- **Task instructions**:
Your task is to repeat the listing exactly.

- **Supplied records**:
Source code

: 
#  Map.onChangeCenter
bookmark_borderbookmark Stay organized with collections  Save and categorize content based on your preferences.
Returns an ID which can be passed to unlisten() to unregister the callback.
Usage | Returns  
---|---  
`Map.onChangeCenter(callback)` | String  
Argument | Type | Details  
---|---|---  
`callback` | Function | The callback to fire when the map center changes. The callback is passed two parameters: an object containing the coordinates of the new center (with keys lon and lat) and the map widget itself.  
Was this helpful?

- **Finished exercise**:
Source code

: 
#  Map.onChangeCenter
bookmark_borderbookmark Stay organized with collections  Save and categorize content based on your preferences.
Returns an ID which can be passed to unlisten() to unregister the callback.
Usage | Returns  
---|---  
`Map.onChangeCenter(callback)` | String  
Argument | Type | Details  
---|---|---  
`callback` | Function | The callback to fire when the map center changes. The callback is passed two parameters: an object containing the coordinates of the new center (with keys lon and lat) and the map widget itself.  
Was this helpful?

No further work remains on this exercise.